Love, and Putting Out

Headless-fashion-female-mannequin

The one true fact of being a girl is whenever or however you enter the world and, despite your best efforts otherwise, you are thrust into a world where you are expected to “put out.”

Not just in the defined way you can imagine. In every way.

Whatever we believe about our first world culture and equality in the Western World, Girls are Still Objects. This plays out in many ways in their lives, small or large.

In this soft and sweet piece about true love and Disney princesses from author Glennon Doyle Melton in Family Circle (on Momster) the conversation between Mom and Daughter is about love — the way love is between partners, friends, and healthy people in our world.

That Mom is doing good work. This is a beautiful piece about the truth of love. The obstacles to this kind of love are real, however for girls everywhere. Some are completely unknown to them.

The truth of love is also dark and frustrating. It’s filled with expectations and ideas about what people “should” be. It is interfered with, by our fears and anxieties that follow us from dark places of our childhoods. Not all of us have the good fortune of wealth and safety in our lives. As it turns out, the object, often, of blame, of violence, is too often, GIRLS.

It’s nice to say  “GIRLS” isn’t it? #Bring”our girls”home? That softens the blow of an unpopular, distasteful and ultimately feminist message that divides people, specifically, “women.” These GIRLS I am referring will eventually turn from sugar and spice to somehow become abhorrent once they pass into adulthood, if they ask for the equality they deserve. If they speak out. They become harpies and shrews who get in the way of providing by asking for their freedom from their imaginary repressions.

Except that we can’t ignore these continuous calls to put out: to spend their copious time and energy on the betterment of their family and their world, without compensation.

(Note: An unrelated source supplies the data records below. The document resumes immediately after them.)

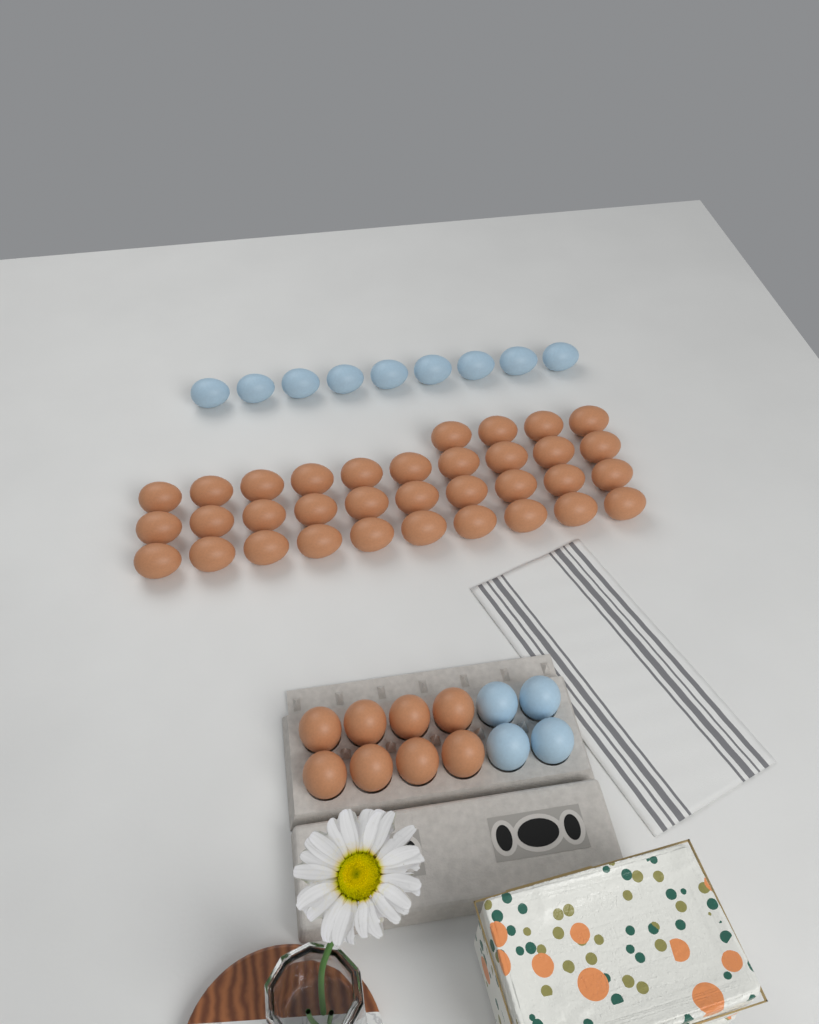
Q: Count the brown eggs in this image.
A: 42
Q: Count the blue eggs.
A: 13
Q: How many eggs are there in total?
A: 55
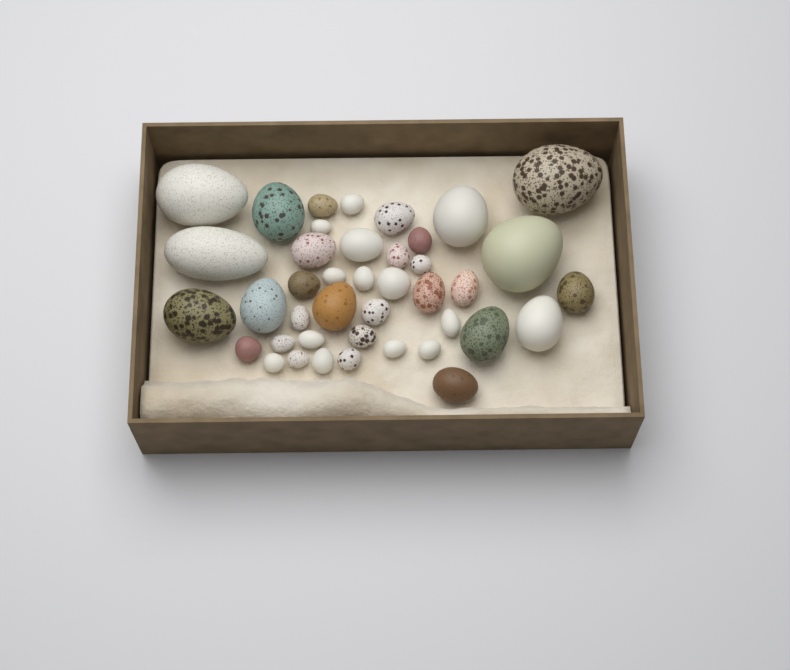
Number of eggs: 41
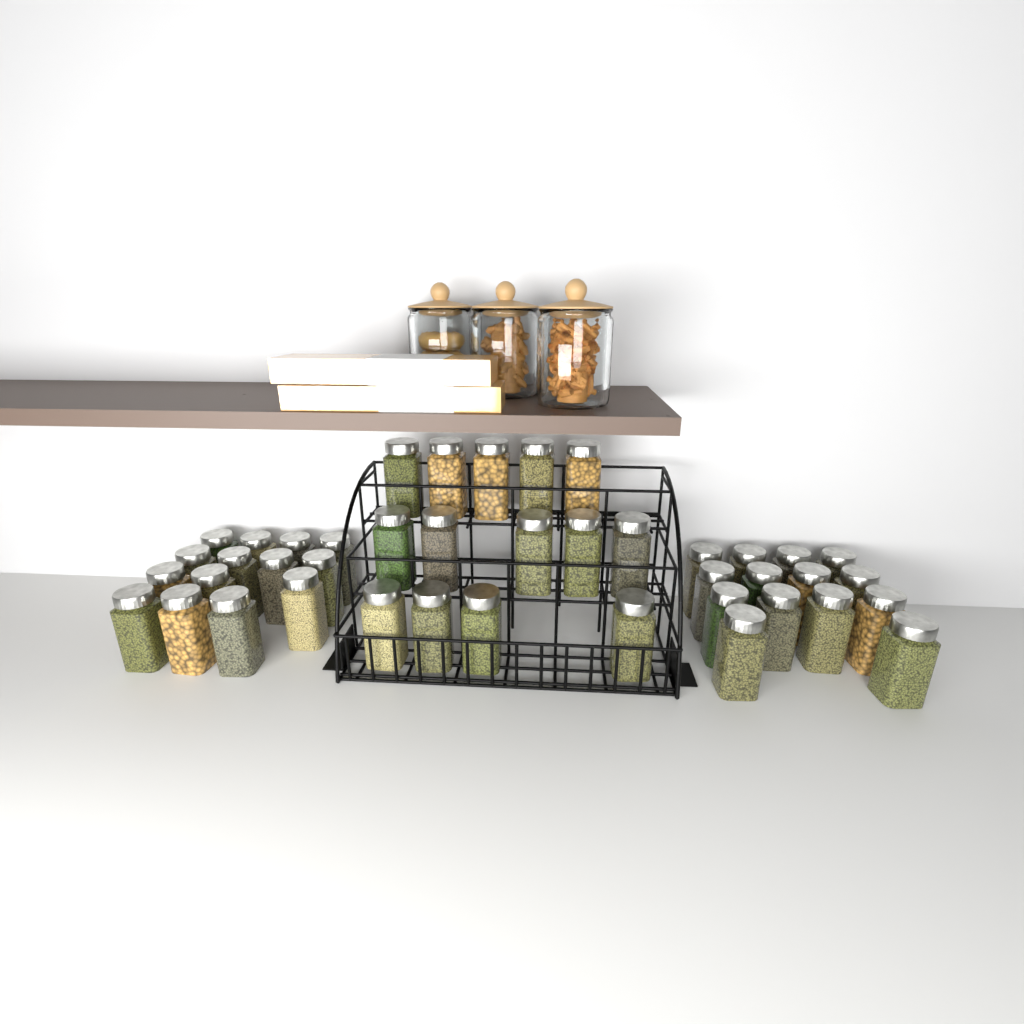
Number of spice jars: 42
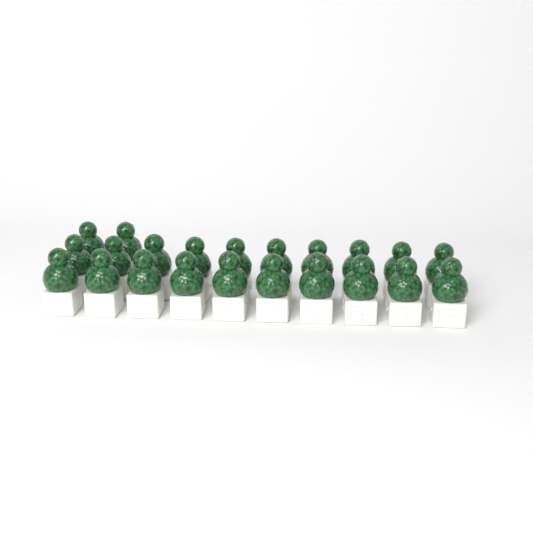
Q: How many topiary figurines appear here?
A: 22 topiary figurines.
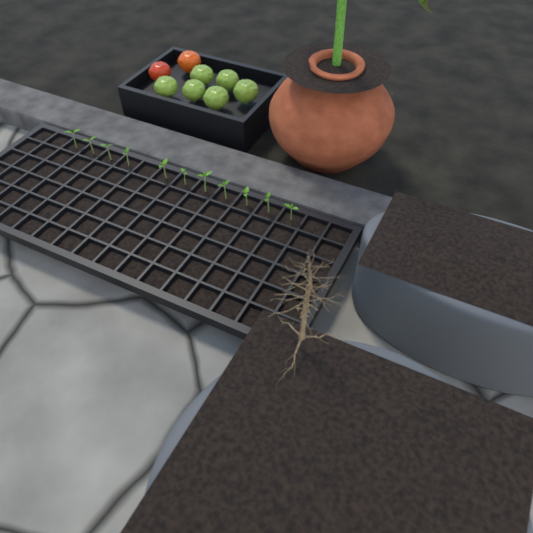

The cultural expectations of women to be the automatic stay home parents (PUT OUT) and to bake cookies for the bake sale (PUT OUT) and to help the kids with the homework (PUT OUT) and to volunteer at the school and the church and in the community (PUT OUT) and to do it all with their hair in place and legs shaved and in nice clothes (PUT OUT) so they please the eyes of others.

All of this is an Western expectation of “family” and “female” that continues to devalue our girls, and perpetuate a never-ending silent war between women and to decrease the TRUE LOVE of self that makes the differentiation in women so valuable.